* YOUR OBJECTIVE *
In the entries below, find the line with "tissue box: none" and the line with "framed print: present", then retype both and everything between them exactly. Do not copy the pictures.

* TASK DATA *

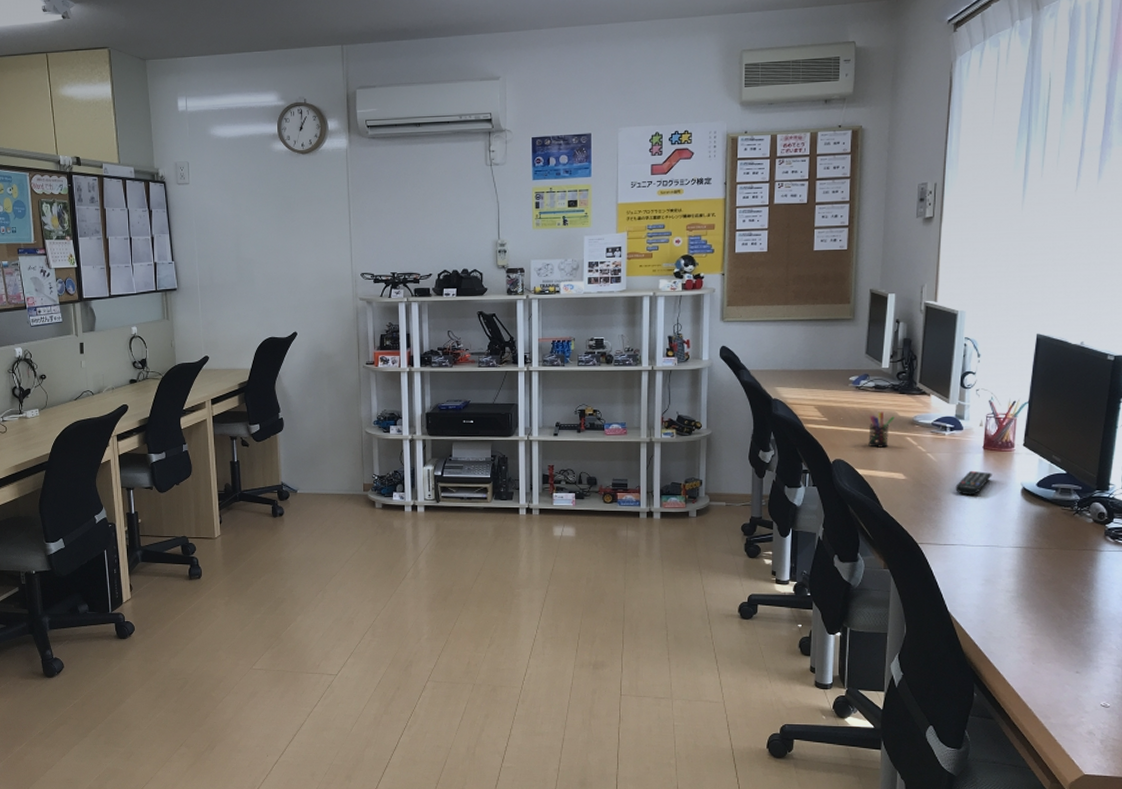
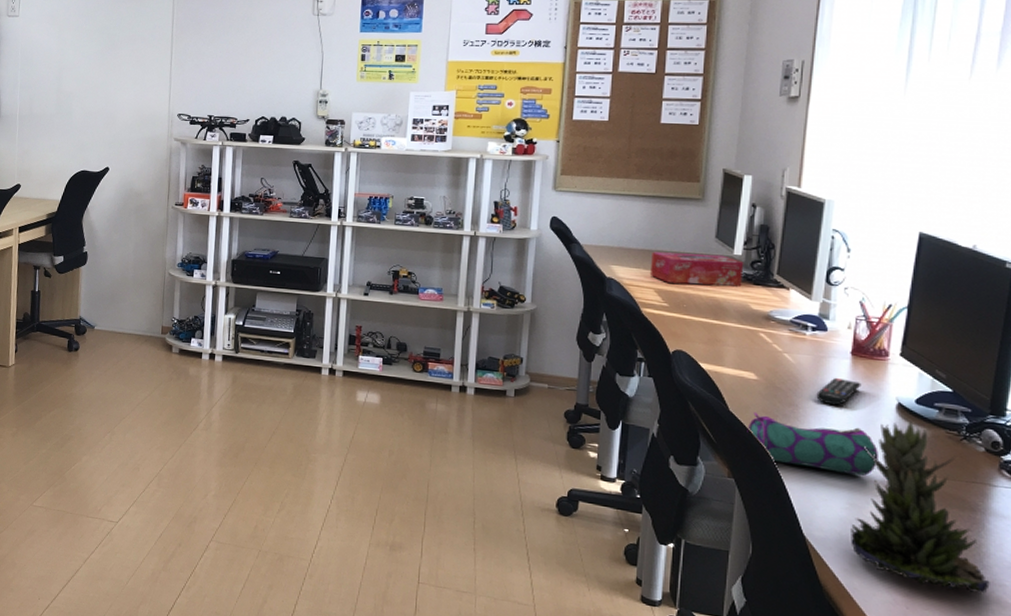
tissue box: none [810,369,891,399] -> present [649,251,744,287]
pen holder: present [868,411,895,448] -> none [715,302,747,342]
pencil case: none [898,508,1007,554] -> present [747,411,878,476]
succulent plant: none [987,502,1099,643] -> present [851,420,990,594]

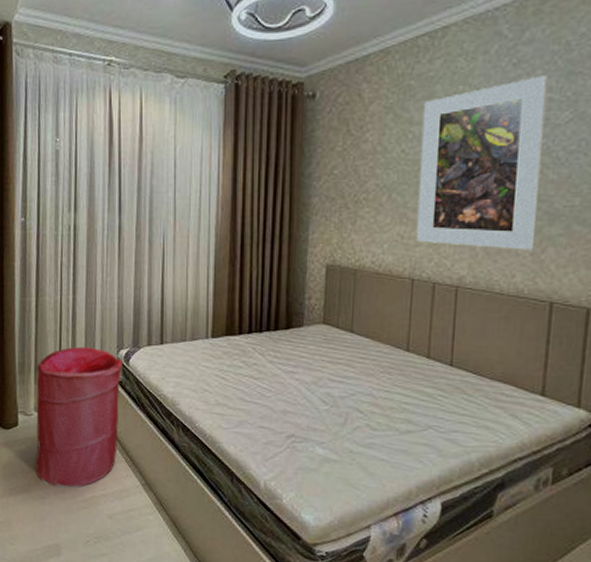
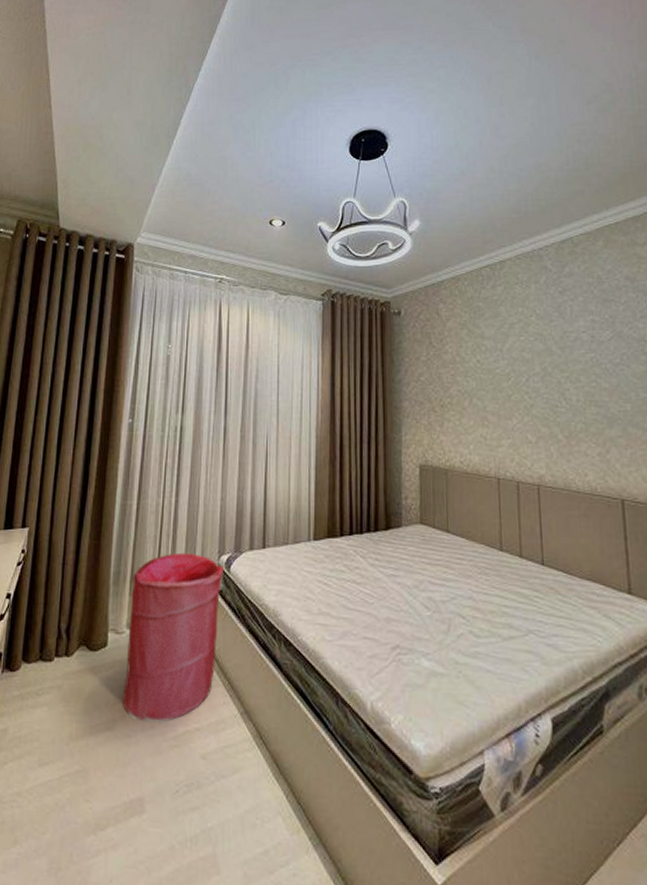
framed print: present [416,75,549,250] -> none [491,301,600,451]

---

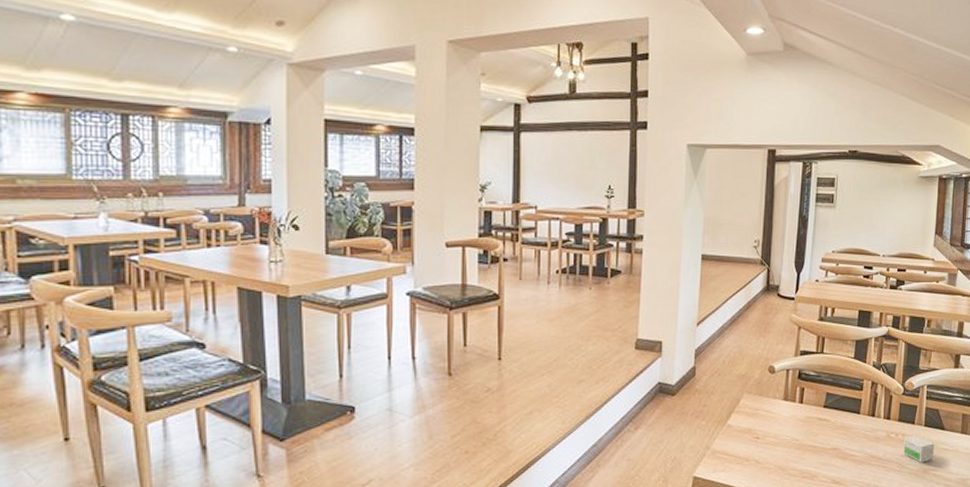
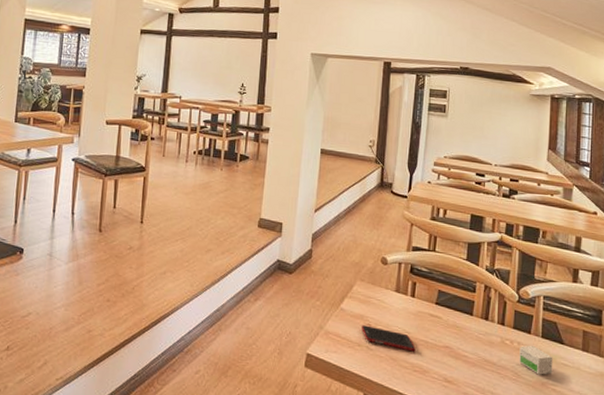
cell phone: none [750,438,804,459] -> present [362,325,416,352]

==

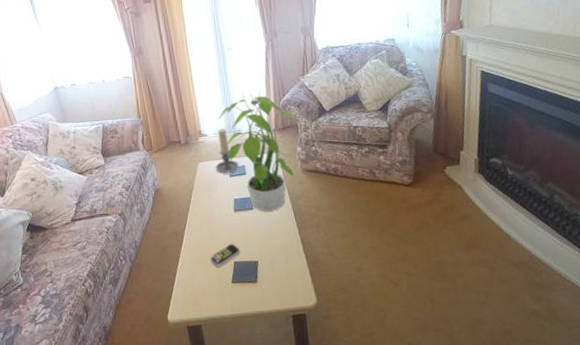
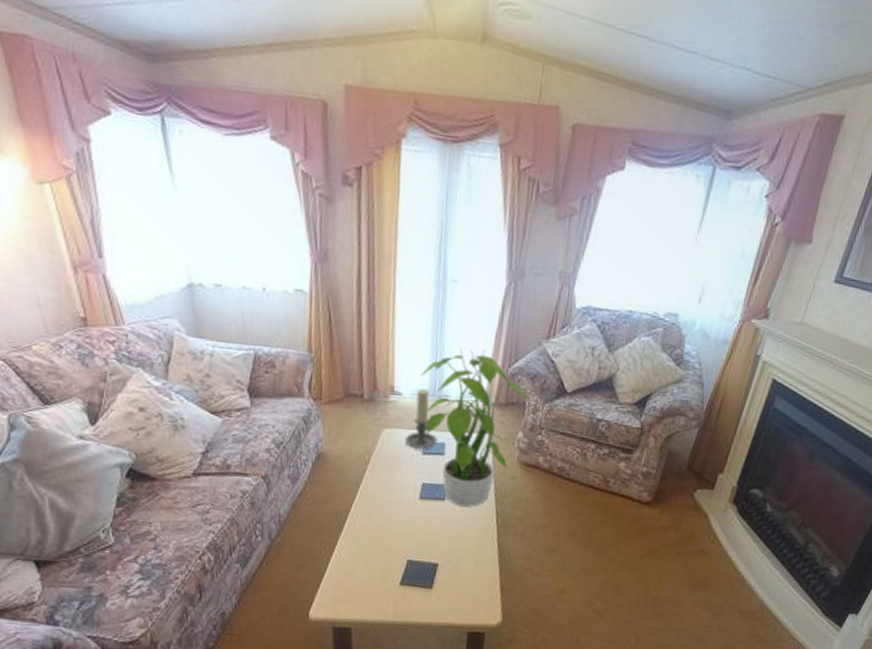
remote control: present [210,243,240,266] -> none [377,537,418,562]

* YOUR RESPONSE *
tissue box: none [810,369,891,399] -> present [649,251,744,287]
pen holder: present [868,411,895,448] -> none [715,302,747,342]
pencil case: none [898,508,1007,554] -> present [747,411,878,476]
succulent plant: none [987,502,1099,643] -> present [851,420,990,594]

framed print: present [416,75,549,250] -> none [491,301,600,451]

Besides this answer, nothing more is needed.